• **WORK ITEM**: The reply should contain every entry exactly as given, with no pictures in it.

Page-level text extractions:
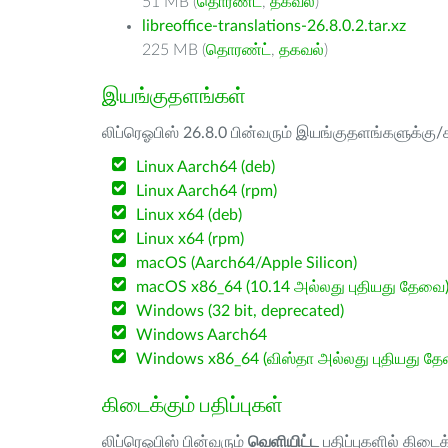
51 MB (
தொரண்ட்
,
தகவல்
)
libreoffice-translations-26.8.0.2.tar.xz
225 MB (
தொரண்ட்
,
தகவல்
)
இயங்குதளங்கள்
லிப்ரெஓபிஸ் 26.8.0 பின்வரும் இயங்குதளங்களுக்கு/க
Linux Aarch64 (deb)
Linux Aarch64 (rpm)
Linux x64 (deb)
Linux x64 (rpm)
macOS (Aarch64/Apple Silicon)
macOS x86_64 (10.14 அல்லது புதியது தேவை
Windows (32 bit, deprecated)
Windows Aarch64
Windows x86_64 (விஸ்தா அல்லது புதியது த
கிடைக்கும் பதிப்புகள்
லிப்ரெஓபிஸ் பின்வரும்
வெளியிட்ட
பதிப்புகளில் கிடைக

• **SOLUTION TO THE EXERCISE**:
51 MB (
தொரண்ட்
,
தகவல்
)
libreoffice-translations-26.8.0.2.tar.xz
225 MB (
தொரண்ட்
,
தகவல்
)
இயங்குதளங்கள்
லிப்ரெஓபிஸ் 26.8.0 பின்வரும் இயங்குதளங்களுக்கு/க
Linux Aarch64 (deb)
Linux Aarch64 (rpm)
Linux x64 (deb)
Linux x64 (rpm)
macOS (Aarch64/Apple Silicon)
macOS x86_64 (10.14 அல்லது புதியது தேவை
Windows (32 bit, deprecated)
Windows Aarch64
Windows x86_64 (விஸ்தா அல்லது புதியது த
கிடைக்கும் பதிப்புகள்
லிப்ரெஓபிஸ் பின்வரும்
வெளியிட்ட
பதிப்புகளில் கிடைக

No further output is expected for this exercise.